**Instructions for the task**
For the entries below, the expected answer is the line with "Drainage & Sewer C", the line with "contact lens. So too, a given utteranc", and every line between them, exactly as written, and nothing more.
Top of Data records
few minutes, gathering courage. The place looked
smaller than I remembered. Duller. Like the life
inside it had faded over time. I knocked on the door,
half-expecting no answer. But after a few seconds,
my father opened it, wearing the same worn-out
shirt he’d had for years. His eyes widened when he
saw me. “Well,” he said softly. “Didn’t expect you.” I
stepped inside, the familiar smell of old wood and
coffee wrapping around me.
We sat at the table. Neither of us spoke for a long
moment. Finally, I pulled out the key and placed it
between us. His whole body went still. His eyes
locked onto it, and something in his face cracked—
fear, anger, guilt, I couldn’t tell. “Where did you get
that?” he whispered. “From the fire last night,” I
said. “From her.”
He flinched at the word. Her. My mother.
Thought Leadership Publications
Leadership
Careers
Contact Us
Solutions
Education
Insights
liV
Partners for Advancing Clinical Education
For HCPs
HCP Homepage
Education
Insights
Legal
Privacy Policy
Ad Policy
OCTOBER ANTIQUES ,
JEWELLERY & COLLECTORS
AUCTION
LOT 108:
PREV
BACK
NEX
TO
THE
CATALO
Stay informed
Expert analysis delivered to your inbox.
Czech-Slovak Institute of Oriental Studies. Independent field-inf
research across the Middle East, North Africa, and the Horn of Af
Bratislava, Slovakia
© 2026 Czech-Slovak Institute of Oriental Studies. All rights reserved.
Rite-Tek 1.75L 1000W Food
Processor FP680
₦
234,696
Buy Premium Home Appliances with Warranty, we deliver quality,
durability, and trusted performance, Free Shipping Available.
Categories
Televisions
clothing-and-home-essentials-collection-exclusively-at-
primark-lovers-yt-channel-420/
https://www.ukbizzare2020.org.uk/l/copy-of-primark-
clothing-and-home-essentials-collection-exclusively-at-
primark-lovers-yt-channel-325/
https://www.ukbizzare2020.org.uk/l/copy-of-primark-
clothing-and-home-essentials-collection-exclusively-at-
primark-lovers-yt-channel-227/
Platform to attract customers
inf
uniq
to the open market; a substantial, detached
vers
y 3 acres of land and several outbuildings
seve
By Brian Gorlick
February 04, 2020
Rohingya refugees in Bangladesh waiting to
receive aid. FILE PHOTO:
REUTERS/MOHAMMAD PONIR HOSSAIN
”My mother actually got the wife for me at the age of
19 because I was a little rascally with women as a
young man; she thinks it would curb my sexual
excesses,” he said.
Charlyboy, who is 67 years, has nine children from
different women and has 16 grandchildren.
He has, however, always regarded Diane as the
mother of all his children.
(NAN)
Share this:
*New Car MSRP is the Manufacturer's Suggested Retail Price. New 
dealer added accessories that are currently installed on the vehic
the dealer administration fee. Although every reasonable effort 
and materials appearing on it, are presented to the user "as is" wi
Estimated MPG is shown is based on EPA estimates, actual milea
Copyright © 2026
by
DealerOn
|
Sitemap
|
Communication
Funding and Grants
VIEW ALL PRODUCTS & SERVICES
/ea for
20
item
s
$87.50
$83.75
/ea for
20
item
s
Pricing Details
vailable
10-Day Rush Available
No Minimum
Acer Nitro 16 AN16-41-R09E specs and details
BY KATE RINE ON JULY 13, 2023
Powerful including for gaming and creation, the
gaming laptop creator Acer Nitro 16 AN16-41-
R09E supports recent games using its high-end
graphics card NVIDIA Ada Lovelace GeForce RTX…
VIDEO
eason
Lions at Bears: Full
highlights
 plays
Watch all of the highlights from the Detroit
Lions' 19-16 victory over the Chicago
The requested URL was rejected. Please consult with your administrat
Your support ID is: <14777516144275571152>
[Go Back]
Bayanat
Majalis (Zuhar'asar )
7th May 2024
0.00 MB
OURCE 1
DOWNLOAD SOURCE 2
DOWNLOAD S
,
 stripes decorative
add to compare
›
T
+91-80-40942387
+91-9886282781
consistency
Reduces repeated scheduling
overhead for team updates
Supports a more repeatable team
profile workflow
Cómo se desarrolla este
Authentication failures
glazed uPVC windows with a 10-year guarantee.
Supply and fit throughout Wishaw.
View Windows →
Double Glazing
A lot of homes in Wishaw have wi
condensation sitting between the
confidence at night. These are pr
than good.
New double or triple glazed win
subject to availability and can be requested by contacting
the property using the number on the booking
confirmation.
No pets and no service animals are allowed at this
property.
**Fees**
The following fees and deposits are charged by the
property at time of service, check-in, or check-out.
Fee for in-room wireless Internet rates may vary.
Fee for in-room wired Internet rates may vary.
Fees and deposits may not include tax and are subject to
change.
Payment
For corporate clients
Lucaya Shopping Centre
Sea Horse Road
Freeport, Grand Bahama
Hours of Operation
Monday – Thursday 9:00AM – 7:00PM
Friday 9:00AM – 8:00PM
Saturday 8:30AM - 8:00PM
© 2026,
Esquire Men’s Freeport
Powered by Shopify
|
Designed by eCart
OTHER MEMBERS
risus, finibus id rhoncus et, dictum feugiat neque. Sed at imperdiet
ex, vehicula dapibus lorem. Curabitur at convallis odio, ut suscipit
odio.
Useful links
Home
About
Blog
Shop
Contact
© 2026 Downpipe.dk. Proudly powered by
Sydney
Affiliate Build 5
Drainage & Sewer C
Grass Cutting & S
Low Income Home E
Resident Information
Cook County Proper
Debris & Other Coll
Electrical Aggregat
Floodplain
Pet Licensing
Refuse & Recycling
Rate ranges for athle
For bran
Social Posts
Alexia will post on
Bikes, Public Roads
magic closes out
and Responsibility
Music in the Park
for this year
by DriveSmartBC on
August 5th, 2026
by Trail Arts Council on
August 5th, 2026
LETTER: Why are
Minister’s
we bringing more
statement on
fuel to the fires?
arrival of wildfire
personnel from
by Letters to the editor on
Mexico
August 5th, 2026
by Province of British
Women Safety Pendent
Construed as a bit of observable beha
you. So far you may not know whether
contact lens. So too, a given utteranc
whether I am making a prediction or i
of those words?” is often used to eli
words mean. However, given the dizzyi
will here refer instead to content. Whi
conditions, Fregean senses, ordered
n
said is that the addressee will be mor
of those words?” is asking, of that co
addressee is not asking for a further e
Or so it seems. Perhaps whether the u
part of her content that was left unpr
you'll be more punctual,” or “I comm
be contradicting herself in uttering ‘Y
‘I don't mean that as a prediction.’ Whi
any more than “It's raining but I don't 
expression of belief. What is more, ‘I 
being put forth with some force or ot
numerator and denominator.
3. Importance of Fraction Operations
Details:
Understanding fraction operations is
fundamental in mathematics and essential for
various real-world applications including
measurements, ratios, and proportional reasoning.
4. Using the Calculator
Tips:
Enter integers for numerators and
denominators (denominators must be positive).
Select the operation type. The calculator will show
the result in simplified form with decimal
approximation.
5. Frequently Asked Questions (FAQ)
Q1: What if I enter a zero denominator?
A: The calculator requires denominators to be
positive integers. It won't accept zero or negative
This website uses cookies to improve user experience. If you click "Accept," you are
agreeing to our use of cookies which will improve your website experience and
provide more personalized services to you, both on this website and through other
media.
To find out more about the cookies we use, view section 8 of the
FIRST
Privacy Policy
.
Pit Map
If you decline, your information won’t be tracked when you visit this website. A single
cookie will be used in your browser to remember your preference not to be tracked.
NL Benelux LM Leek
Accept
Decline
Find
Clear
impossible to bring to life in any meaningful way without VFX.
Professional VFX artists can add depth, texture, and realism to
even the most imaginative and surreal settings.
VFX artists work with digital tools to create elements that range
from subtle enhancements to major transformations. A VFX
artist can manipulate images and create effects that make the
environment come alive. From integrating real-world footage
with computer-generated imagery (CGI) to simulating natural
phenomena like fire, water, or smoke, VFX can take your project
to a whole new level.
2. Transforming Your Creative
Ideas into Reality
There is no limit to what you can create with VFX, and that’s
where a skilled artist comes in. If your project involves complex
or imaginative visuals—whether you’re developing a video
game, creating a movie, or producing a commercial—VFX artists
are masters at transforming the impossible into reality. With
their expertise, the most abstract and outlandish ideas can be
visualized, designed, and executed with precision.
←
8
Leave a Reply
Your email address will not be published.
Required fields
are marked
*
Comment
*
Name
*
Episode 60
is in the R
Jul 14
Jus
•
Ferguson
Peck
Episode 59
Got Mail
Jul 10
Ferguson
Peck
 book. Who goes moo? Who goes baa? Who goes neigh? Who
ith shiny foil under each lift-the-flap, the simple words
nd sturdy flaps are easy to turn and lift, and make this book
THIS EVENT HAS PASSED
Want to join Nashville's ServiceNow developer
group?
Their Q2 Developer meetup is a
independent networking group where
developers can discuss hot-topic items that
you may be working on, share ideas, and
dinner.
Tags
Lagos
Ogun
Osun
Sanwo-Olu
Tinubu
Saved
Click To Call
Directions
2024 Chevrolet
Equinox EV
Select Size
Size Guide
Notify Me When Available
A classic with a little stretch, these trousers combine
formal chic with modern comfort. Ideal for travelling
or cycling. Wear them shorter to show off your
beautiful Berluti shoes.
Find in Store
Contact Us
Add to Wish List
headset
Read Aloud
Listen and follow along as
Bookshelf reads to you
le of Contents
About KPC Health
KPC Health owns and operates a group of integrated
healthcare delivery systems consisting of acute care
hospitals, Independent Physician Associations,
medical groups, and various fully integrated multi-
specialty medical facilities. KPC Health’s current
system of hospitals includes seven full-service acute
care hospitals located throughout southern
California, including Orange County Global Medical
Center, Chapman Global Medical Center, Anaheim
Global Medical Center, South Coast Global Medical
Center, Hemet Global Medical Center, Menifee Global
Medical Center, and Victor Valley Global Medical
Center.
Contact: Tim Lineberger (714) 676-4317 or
Bottom of Data records
**Exercise output**
Drainage & Sewer C
Grass Cutting & S
Low Income Home E
Resident Information
Cook County Proper
Debris & Other Coll
Electrical Aggregat
Floodplain
Pet Licensing
Refuse & Recycling
Rate ranges for athle
For bran
Social Posts
Alexia will post on
Bikes, Public Roads
magic closes out
and Responsibility
Music in the Park
for this year
by DriveSmartBC on
August 5th, 2026
by Trail Arts Council on
August 5th, 2026
LETTER: Why are
Minister’s
we bringing more
statement on
fuel to the fires?
arrival of wildfire
personnel from
by Letters to the editor on
Mexico
August 5th, 2026
by Province of British
Women Safety Pendent
Construed as a bit of observable beha
you. So far you may not know whether
contact lens. So too, a given utteranc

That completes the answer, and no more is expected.